The regulations would be very similar to blindfold solving. However, instead of a blindfold, the competitor brings a solved cube, the duplication cube, which must be made to match the scramble on the reference cube. Here I modify Appendix B to give an idea of what such a competition might be like:

B1) Standard speed solving procedures are followed, as described in Article A (Speed Solving). Additional regulations that supersede the corresponding procedures in Article A are described below.
B1a) There is no inspection period.

B2) Starting the attempt:
B2a) The judge resets the timer(s) and asks "READY?" as in Regulation A3b1. The competitor must be ready to start the attempt within one minute of being called, else the competitor forfeits the attempt (DNS), at the discretion of the judge.
B2b) The competitor uses their fingers to touch the elevated sensor surfaces of the timer. The competitor's palms must be facing down, and located on the side of the timer that is closer to them. Penalty: time penalty (+2 seconds).
B2c) The competitor must have no physical contact with the referense puzzle before the start of the attempt. Penalty: time penalty (+2 seconds).
B2d) The competitor starts the attempt by removing their hands from the timer, thus starting the timer. (This also starts the solve.)
B2d1) The competitor removes the cover from the referense puzzle after starting the timer.

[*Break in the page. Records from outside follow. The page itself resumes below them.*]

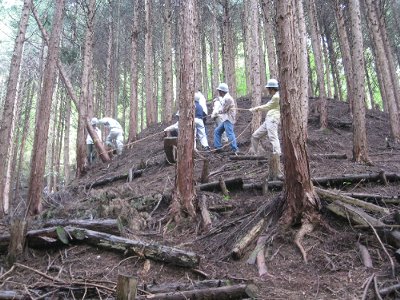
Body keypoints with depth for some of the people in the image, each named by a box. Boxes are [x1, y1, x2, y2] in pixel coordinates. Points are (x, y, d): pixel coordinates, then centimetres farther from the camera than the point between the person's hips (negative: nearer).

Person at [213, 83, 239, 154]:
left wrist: (218, 112, 2)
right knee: (217, 131, 14)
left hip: (228, 119, -11)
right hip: (225, 119, 11)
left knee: (230, 134, -15)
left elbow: (224, 110, -16)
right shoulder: (226, 98, 19)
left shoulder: (227, 98, -15)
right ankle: (218, 147, 16)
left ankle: (235, 150, -15)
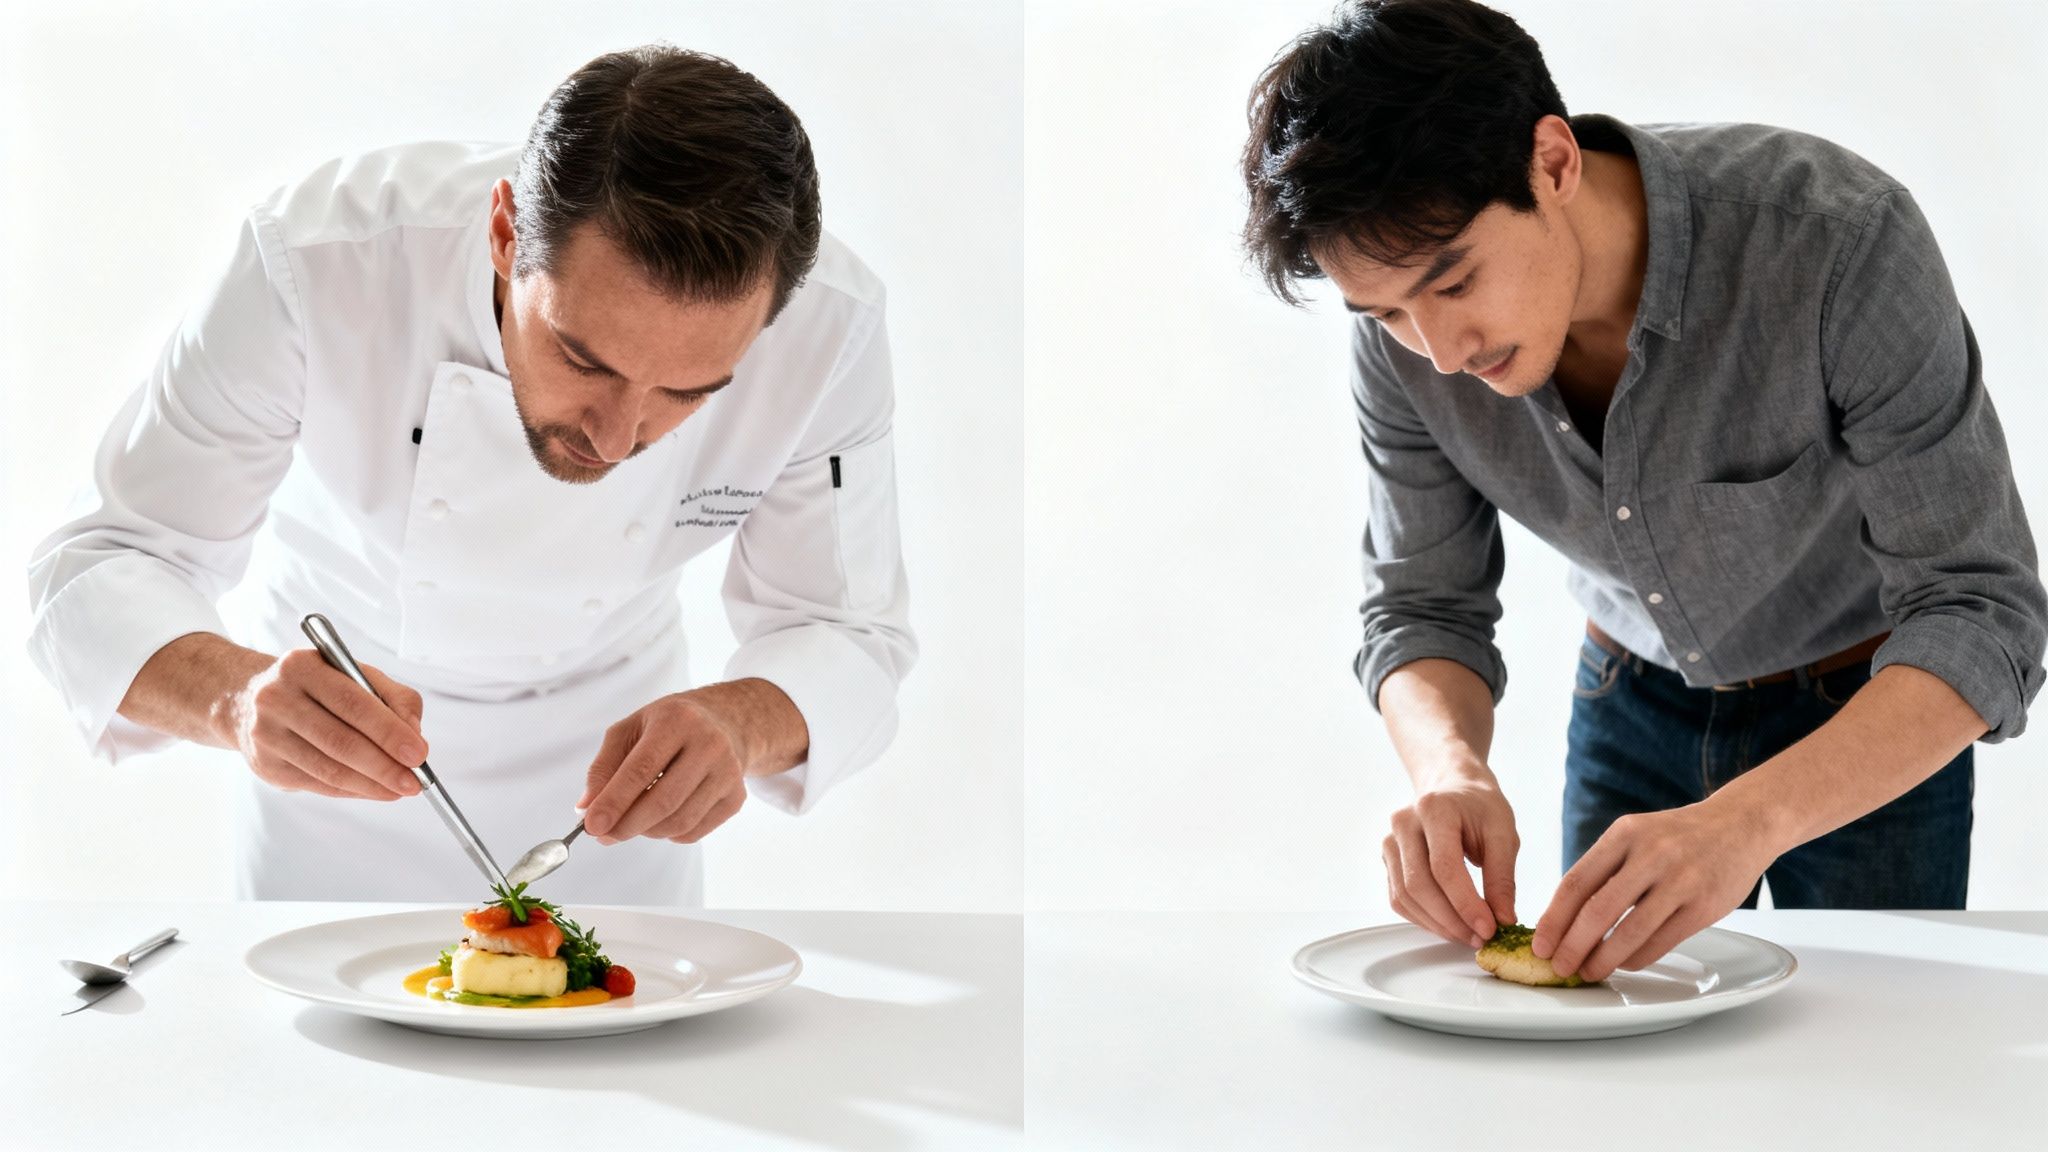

B2e) If a stopwatch is in use in addition to a Stackmat timer, the judge starts the stopwatch as soon as the competitor starts the solve.
B2f) If a stopwatch is in use as the only timer, the competitor places their hands on the table (instead of a Stackmat timer). After confirming that they are ready, the competitor starts the solve by lifting the cover. The judge starts the stopwatch as soon as the competitor starts the solve.

B3) Memorisation phase:
B3a) The competitor may pick up the referense puzzle during the memorisation phase.
B3b) The competitor must not make physical notes. Penalty: disqualification of the attempt (DNF).
B3c) The competitor must not apply moves to either puzzle during the memorisation phase. Penalty: disqualification of the attempt (DNF).

B4) Duplication phase:
B4a) The competitor recovers the refrense cube to start the duplication phase.
B4b) The competitor must not apply moves to the duplication puzzle before they have fully covered the referense puzzle. Penalty: disqualification of the attempt (DNF).
B4c) The judge must ensure that the referense puzzle remains covered during duplicatgion.
B4d) The competitor must not look at the referense puzzle at any point during the duplication phase. Penalty: disqualification of the attempt (DNF).
B4e) Until the competitor applies the first move to the duplication puzzle, they may remove the cover from the referense cube to return to the memorisation phase.

B5) Stopping the solve:
B5a) When using the Stackmat timer, the competitor stops the solve by releasing the puzzle and then stopping the timer.
B5b) When using a stopwatch, the competitor stops the solve by placing the puzzle back onto the surface and notifying the judge that they are stopping the solve. At that moment, the judge stops the timer.
B5c) If the competitor is not touching the puzzle, they may remove the cover of the referense cube before they stop the timer. They must not touch the duplication puzzle until the end of the attempt. Penalty for touching the puzzle: disqualification of the attempt (DNF)

To duplicate a cube, it is simply done by "playing" the memorised sequence into the solved cube in reverse order. As I fail solves after minutes of memorization effort, I find this is helpful to give me some practice on the method also.


----------



## Rcuber123 (Feb 13, 2017)

Or u could just do match the scramble


----------



## pinser (Feb 15, 2017)

Rcuber123 said:


> Or u could just do match the scramble


Yeah it's basically BLD match the scramble.
Btw it's "reference" not "referense"


----------